01.01.2016

Frais de déménagement : un prof muté obtient gain de cause

Un professeur avait saisi la justice car l'Education nationale lui refusait le remboursement du trajet Guadeloupe/Saint-Martin dans le cadre d'une mutation.

L'affaire apparaît cocasse, mais pourtant bien significative. Un professeur alors en poste à Mayotte est muté à Saint-Martin à la rentrée 2011-2012. Sans aucune difficulté, il vient donc s'installer à Saint-Martin. Comme tout fonctionnaire d'Etat, il a droit au remboursement des frais engagés pour le voyage et le déménagement. Ce qu'il n'obtient qu'en partie.

En effet, il n'est indemnisé que des frais occasionnés entre Mayotte et la Guadeloupe (continentale), le billet entre Pointe-à-Pitre et Grand Case ne lui est pas remboursé. Le recteur de Guadeloupe le lui refuse. Débute alors le litige entre ce professeur et l'Education nationale, un litige qui reflète particulièrement bien la non prise en considération de Saint-Martin par le système français.

Pour informations, les fonctionnaires sont remboursés des frais de déménagement selon un tarif défini par un arrêté ministériel. Le calcul des indemnités prend notamment en compte les distances, dites «orthodromiques», entre l'ancienne et la nouvelle résidence. Or Saint-Martin ne figure pas dans la liste de ces destinations. Ce qui peut être trompeur pour des fonctionnaires ne connaissant pas la géographie de l'académie et surtout cette subtilité. Par ignorance ou négligence, ce professeur mentionne donc Mayotte qu'il quitte et le nom de l'académie où il est muté, la Guadeloupe, mais sans préciser Saint-Martin. C'est pourquoi le recteur ne lui a pas remboursé le trajet Guadeloupe/Saint-Martin.

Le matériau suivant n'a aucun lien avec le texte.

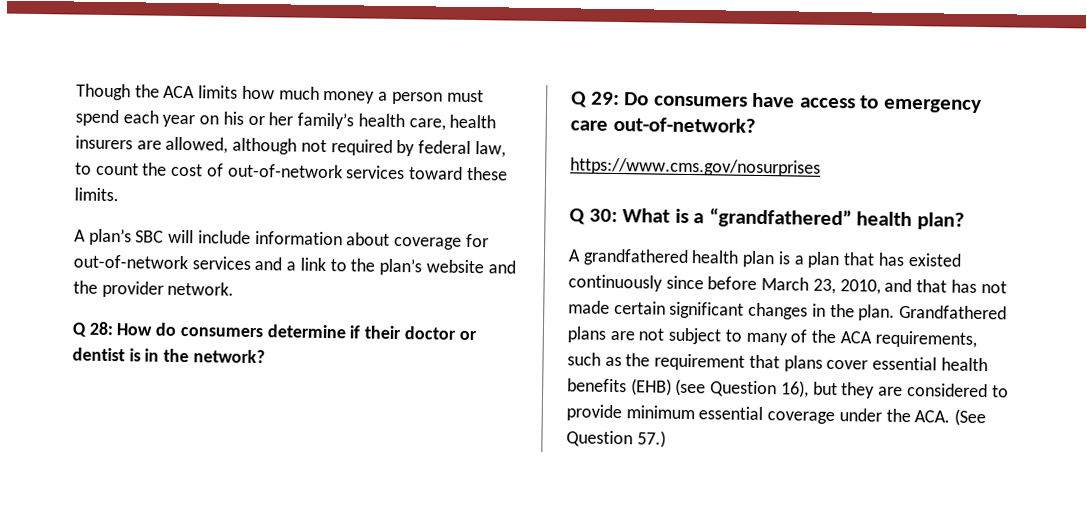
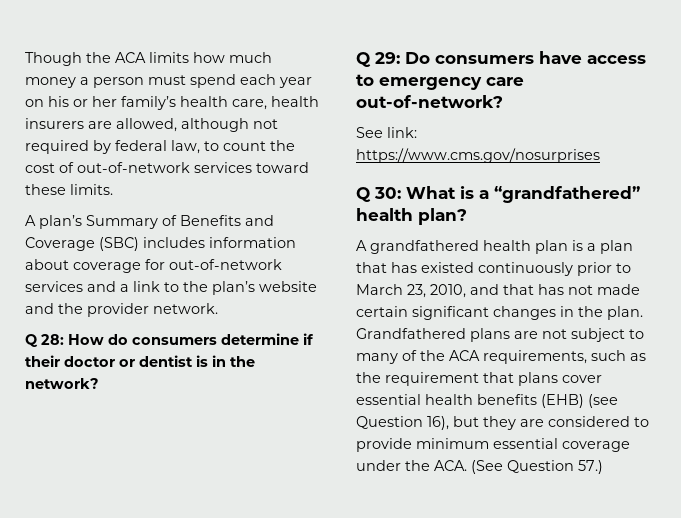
[135,229,251,244] SBC will include -> [86,215,274,229] [25,237,205,251] Summary of Benefits and Coverage (SBC) includes
(756, 124) none -> [356,127,417,138] See link:
[665,275,758,290] since before -> [577,262,631,276] prior to

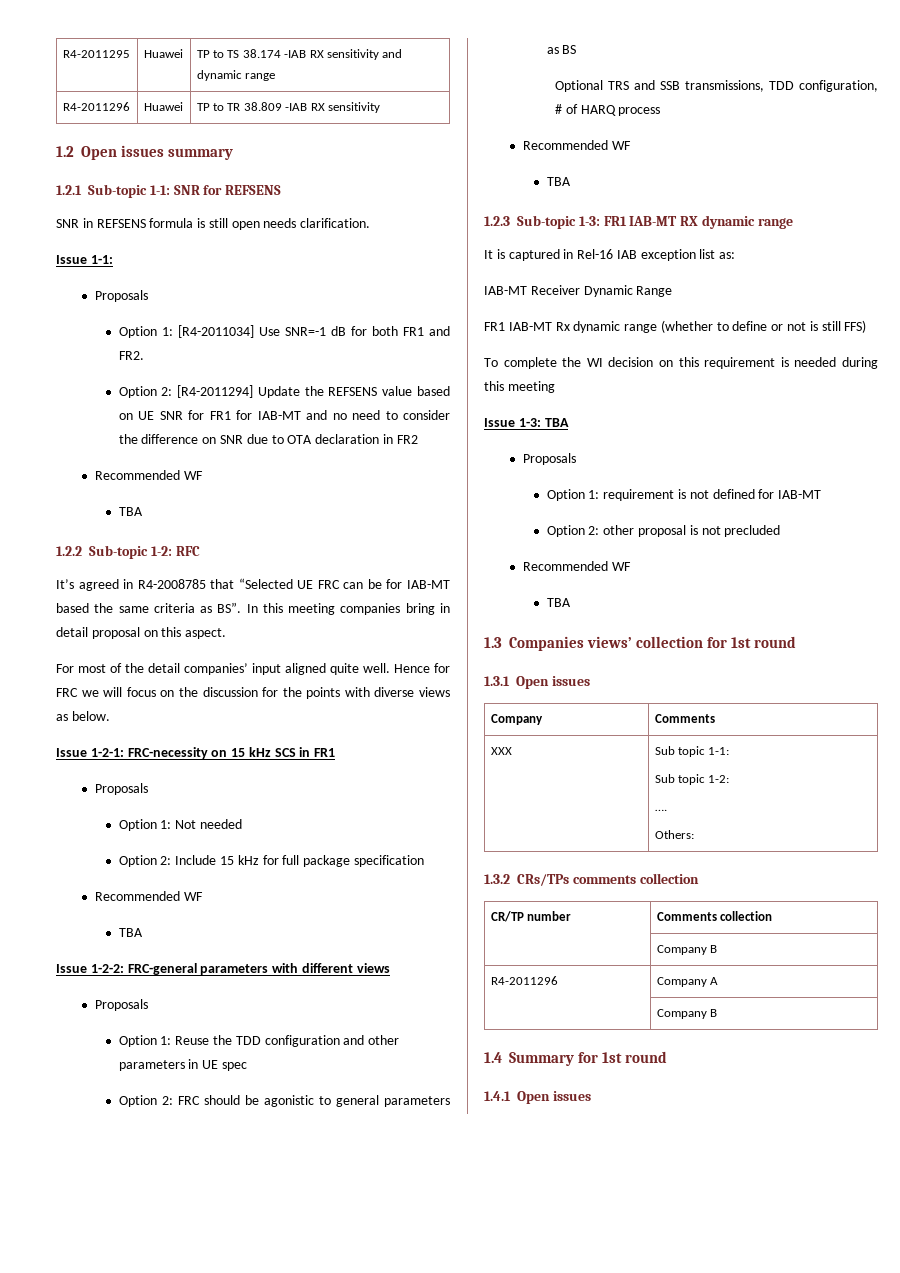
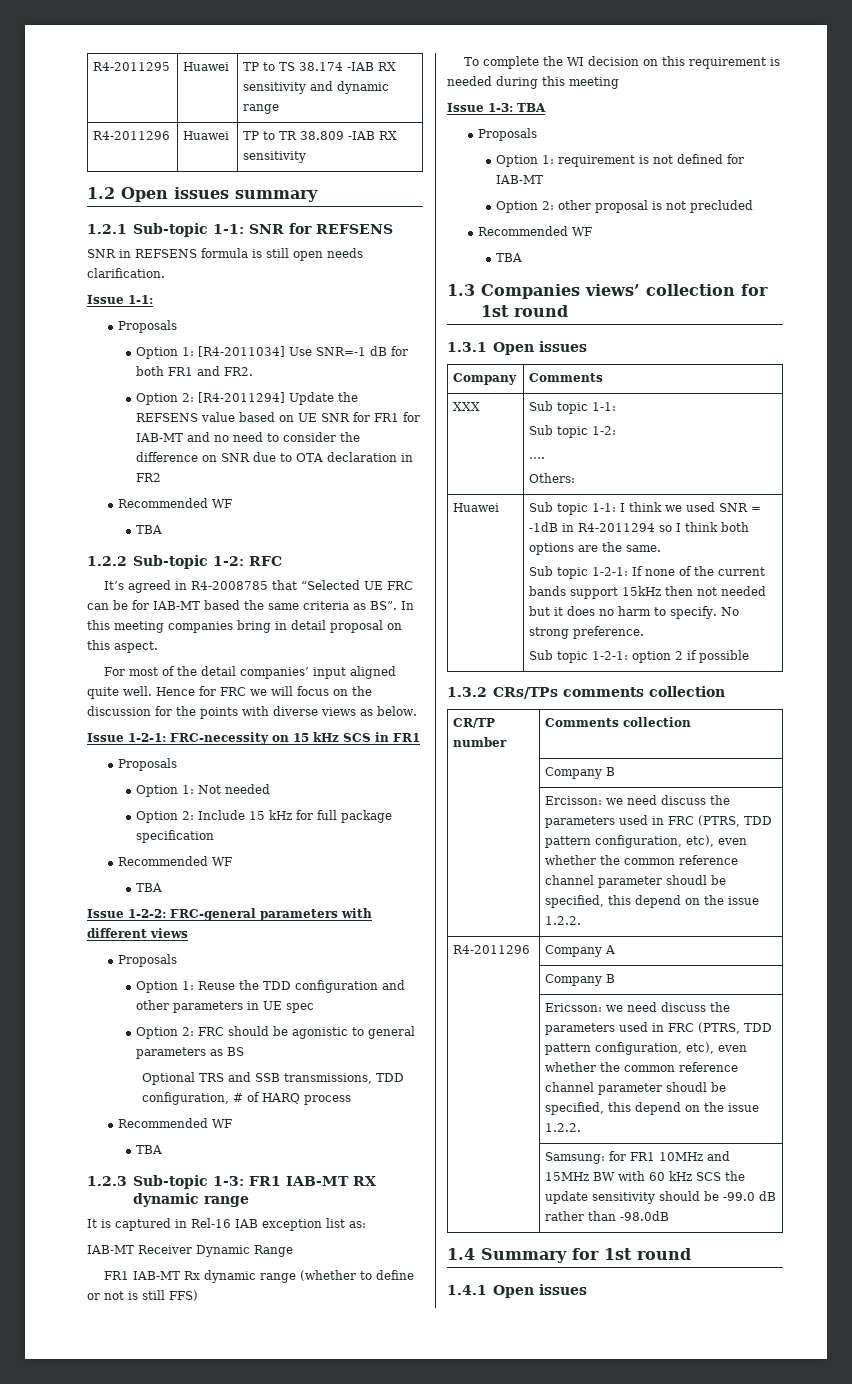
(694, 834) none -> [453,503,500,512] [529,502,762,515] [529,522,750,532] [529,542,662,555] [529,566,766,579] [529,586,767,599] [529,606,740,619] [529,626,645,639] [529,650,750,663] // Huawei | Sub topic 1-1: I think we used SNR = -1dB in R4-2011294 so I think both options are the same. // Sub topic 1-2-1: If none of the current bands support 15kHz then not needed but it does no harm to specify. No strong preference. // Sub topic 1-2-1: option 2 if possible
(718, 949) none -> [545,795,731,805] [545,815,773,828] [545,835,748,848] [545,855,739,865] [545,875,727,888] [545,895,760,908] [545,916,582,925] // | Ercisson: we need discuss the parameters used in FRC (PTRS, TDD pattern configuration, etc), even whether the common reference channel parameter shoudl be specified, this depend on the issue 1.2.2.
(718, 1013) none -> [545,1002,731,1012] [545,1022,773,1035] [545,1042,748,1055] [545,1062,739,1072] [545,1082,727,1095] [545,1102,760,1115] [545,1123,582,1132] [545,1151,731,1164] [545,1171,746,1181] [545,1191,777,1204] [545,1211,670,1221] // | Ericsson: we need discuss the parameters used in FRC (PTRS, TDD pattern configuration, etc), even whether the common reference channel parameter shoudl be specified, this depend on the issue 1.2.2. // | Samsung: for FR1 10MHz and 15MHz BW with 60 kHz SCS the update sensitivity should be -99.0 dB rather than -98.0dB

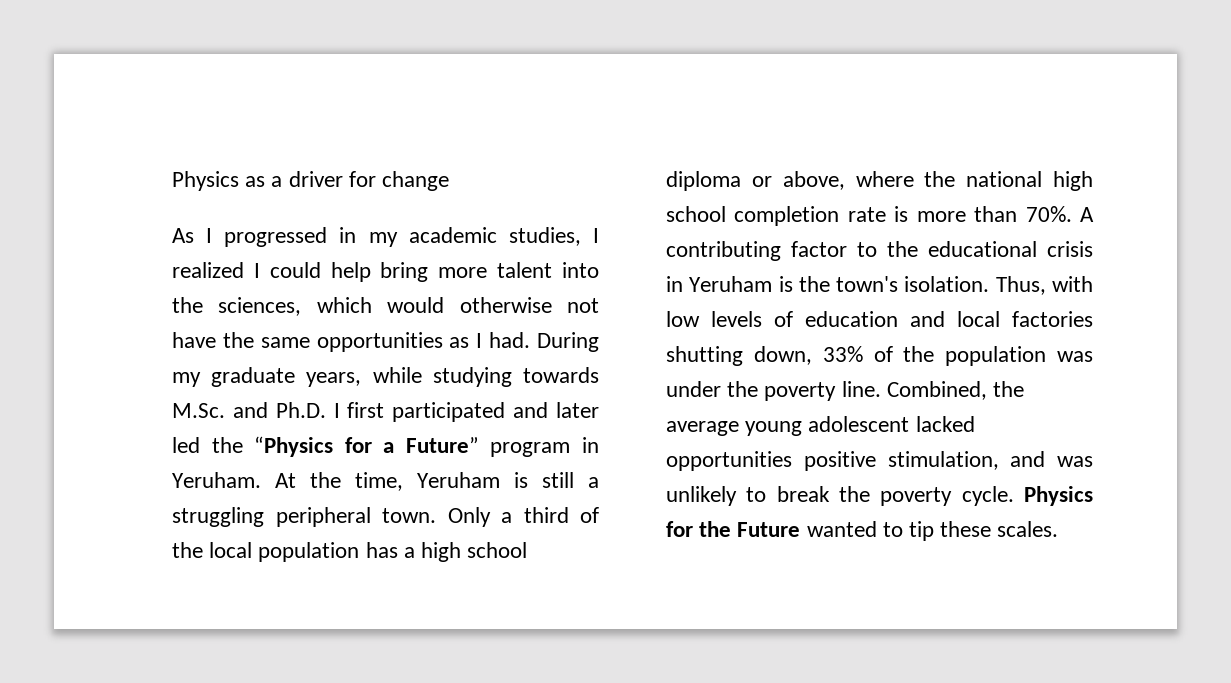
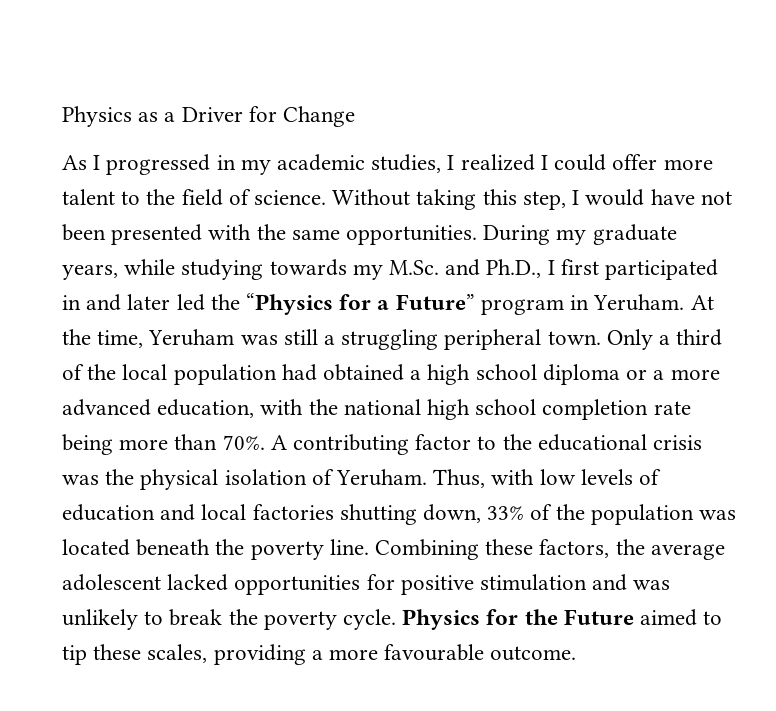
[288,171,450,191] driver for change -> [181,106,356,127] Driver for Change
[330,262,599,282] [172,297,599,316] [172,332,531,352] help bring more talent into the sciences, which would otherwise not have the same opportunities as I had. -> [612,154,713,170] [62,189,732,210] [62,224,478,245] offer more talent to the field of science. Without taking this step, I would have not been presented with the same opportunities.
(599, 375) none -> [352,264,383,280] my
[275,402,326,418] Ph.D. -> [486,259,542,278] Ph.D.,
(506, 412) none -> [62,295,81,310] in
[514,472,528,488] is -> [240,335,278,345] was
[365,542,398,558] has -> [281,364,405,381] had obtained
[782,171,914,190] above, where -> [653,369,720,380] [62,399,304,418] a more advanced education, with
[894,206,909,222] is -> [62,434,113,455] being
[666,276,990,292] in Yeruham is the town's isolation. -> [62,469,428,490] was the physical isolation of Yeruham.
[666,381,721,397] under -> [62,539,211,556] located beneath
[886,381,987,400] Combined, -> [375,539,610,560] Combining these factors,
[745,421,803,436] young -> (725, 552) none
[803,451,999,471] positive stimulation, -> [366,574,588,595] for positive stimulation
[806,521,877,537] wanted -> [640,609,698,626] aimed
[997,521,1059,537] scales. -> [147,644,577,665] scales, providing a more favourable outcome.

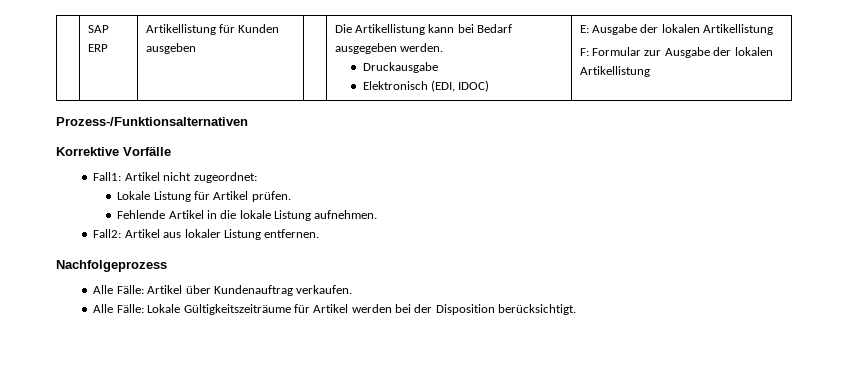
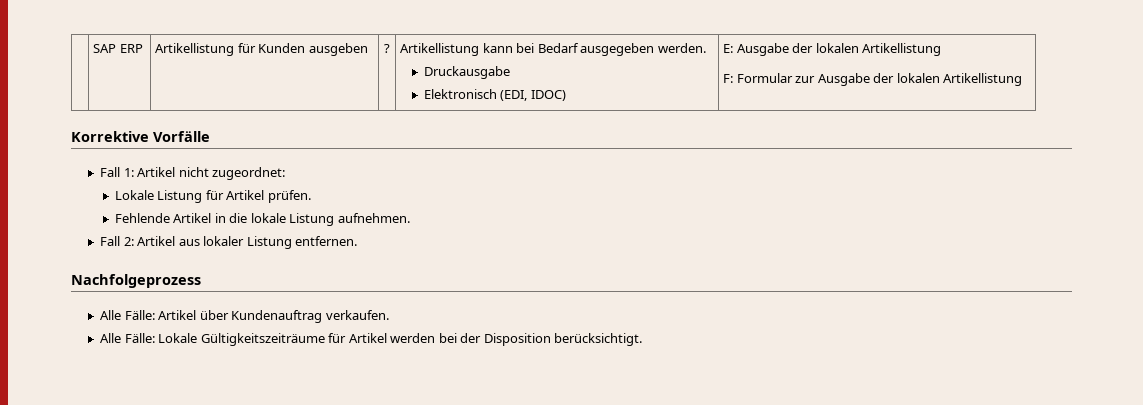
[334,24,352,33] | Die -> [384,44,390,53] ? |
[56,117,248,126] // Prozess-/Funktionsalternativen -> (1023, 79) none
[93,172,122,181] Fall1: -> [99,167,134,177] Fall 1:
[93,229,122,238] Fall2: -> [99,236,134,246] Fall 2:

Voyant que ce dernier n'avait pas l'intention de revenir sur sa décision, le professeur saisit alors le tribunal administratif qui lui donne un première fois raison en mars 2013. Mais le ministère de l'Education tente un pourvoi auprès du secrétariat du contentieux du Conseil d'Etat en vue d'annuler la décision du tribunal administratif au motif que celui-ci a fait référence au mauvais arrêté ministériel pour annuler la décision du recteur (lire par ailleurs). Il y a quelques jours, deux ans et demi plus tard, le Conseil d'Etat vient d'une part d'annuler l'article du jugement du TA contesté, et d'autre part la décision du recteur par laquelle celui-ci avait rejeté la demande de remboursement du trajet entre les deux îles.

 

  • La subtilité législative non vue par le tribunal administratif

En France existent deux décrets fixant les conditions et les modalités de remboursement des fonctionnaires dans le cadre d'une mutation : celui du 12 avril 1989 pour les déplacements «à l'intérieur des DOM, entre la métropole et ces départements et pour se rendre d'un DOM à un autre», et celui 22 septembre 1998 pour «les déplacements à l'intérieur d'un territoire d'outre-mer (TOM), entre la métropole et un TOM, entre deux TOM et entre un TOM et un DOM, la collectivité territoriale de Mayotte ou celle de Saint-Pierre-et-Miquelon » les TOM étant la Nouvelle-Calédonie, la Polynésie française et Wallis-et-Futuna. Saint-Martin étant devenue une COM en 2007, on aurait pu penser qu'elle soit concernée par le second arrêté (celui de 1998) puisqu'il mentionne les collectivités territoriales. Ce que le tribunal administratif a fait. Et bien, non ! «La COM de Saint-Martin doit être regardée comme figurant au nombre des collectivités visées par le décret du 12 avril 1989», précise le Conseil d'Etat. Et de souligner : «le tribunal administratif a commis une erreur de droit en faisant application, pour prononcer l'annulation de la décision de refus attaquée, des dispositions du décret du 22 septembre 1998». Il avait une chance sur deux de se tromper.